Achievement Unlocked: Ethical Game Design
As game designers, is it our responsibility when someone spends more time than they want to on a videogame?
It’s a common enough occurrence in this world of social game systems like Raptr and TrueAchievements. Someone buys a game, and straightaway fills their Twitter and Facebook feeds with their journey towards completing every single little challenge in that game.
Achievements, for the uninitiated, are meta-medals that are associated with a player’s profile across multiple games. They are earned by completing small or large challenges in the game – or at least, that is how they were designed. The best achievements record things that players might do just for fun – to see if they can. Today, the effort required to get an achievement is approaching rather silly extremes. From the ‘turn-on-the-console’ achievements, which reward you for starting the first mission or shooting your first enemy, to the achievements which require literally hundreds or thousands of hours of play. An example of the latter is the now-infamous ‘Seriously…’ achievement from the Gears of War series. Here you can see the Seriously 2.0 achievement from Gears of War 2. This achievement requires you to kill a hundred thousand enemies.
Anybody who is of an obsessive frame of mind – and some gamers certainly are – might waste incredible amounts of time trying to reach this goal, way beyond the amount of time they would spend on the game if there were no achievements. I realise that designers want to encourage players to spend more time (and sometimes more money) on their games, but achievements like this are simply gratuitous.

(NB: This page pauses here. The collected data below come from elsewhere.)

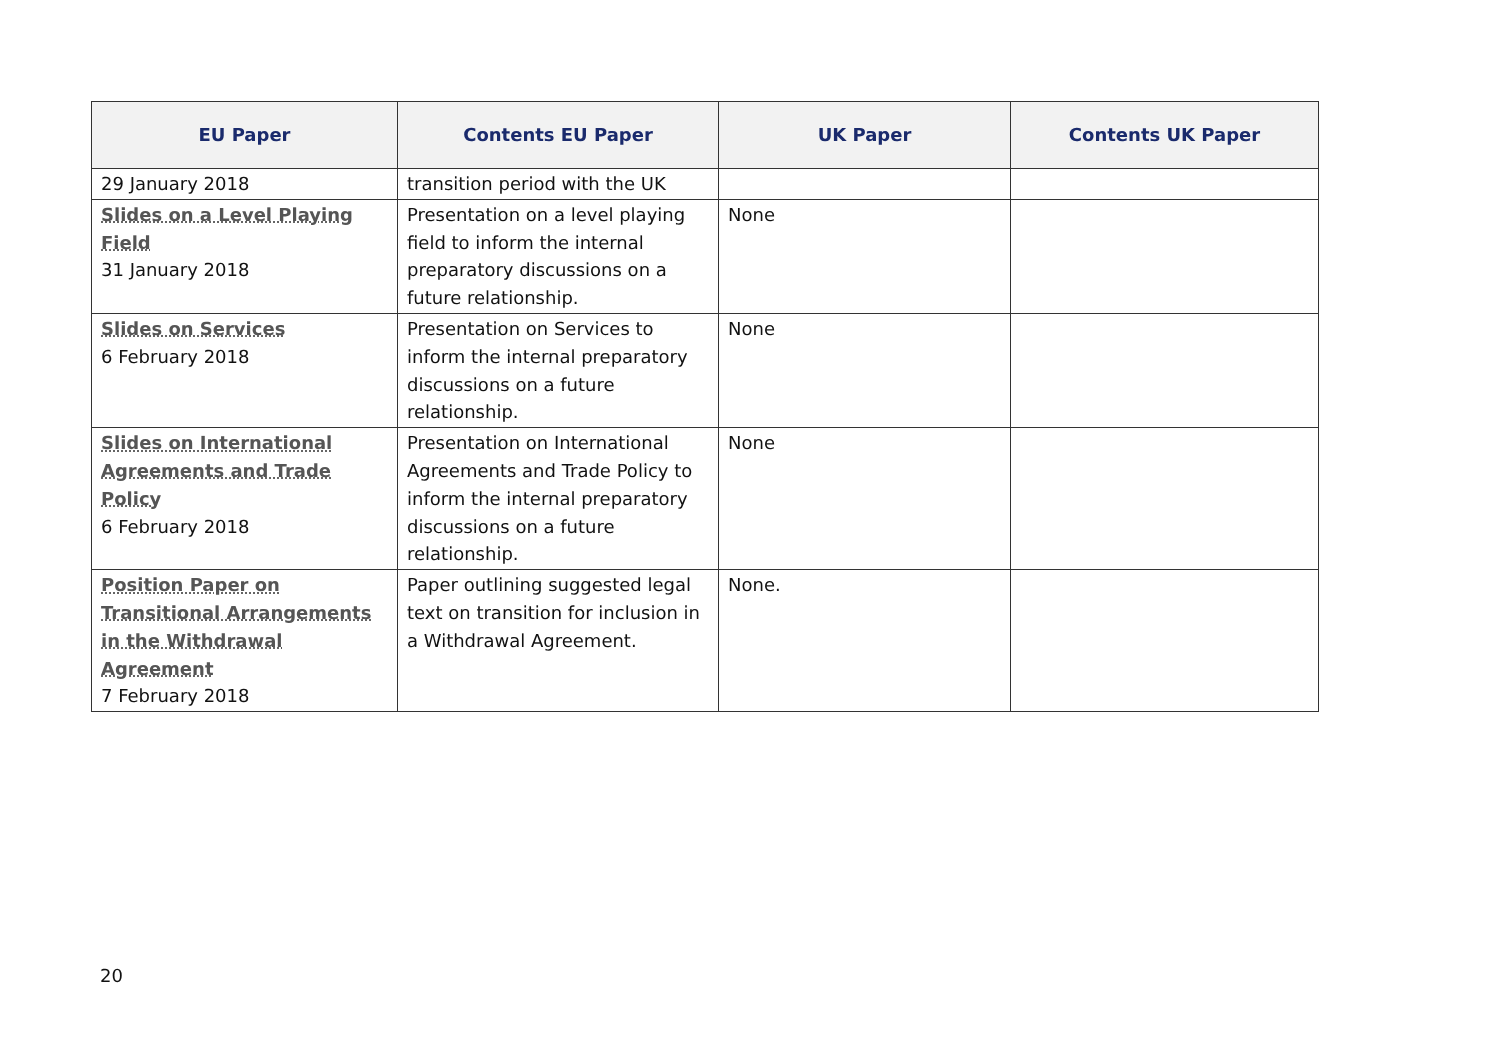| EU Paper | Contents EU Paper | UK Paper | Contents UK Paper |
| --- | --- | --- | --- |
| 29 January 2018 | transition period with the UK | | |
| Slides on a Level Playing Field 31 January 2018 | Presentation on a level playing field to inform the internal preparatory discussions on a future relationship. | None | |
| Slides on Services 6 February 2018 | Presentation on Services to inform the internal preparatory discussions on a future relationship. | None | |
| Slides on International Agreements and Trade Policy 6 February 2018 | Presentation on International Agreements and Trade Policy to inform the internal preparatory discussions on a future relationship. | None | |
| Position Paper on Transitional Arrangements in the Withdrawal Agreement 7 February 2018 | Paper outlining suggested legal text on transition for inclusion in a Withdrawal Agreement. | None. | |
20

I play games for fun. Achievements are fun in general, and some of them can be entertaining to strive for, but the pressure of earning every single one in every single game would drive me mad. And yet some people feel that pressure. As game designers, I think we have a ethical responsibility not to enable this kind of anti-fun idea. Not that I think achievements are bad, just that there will always be players obsessive enough to spend the time earning the silly ones like Seriously…, and that we should think carefully before adding such achievements to our games.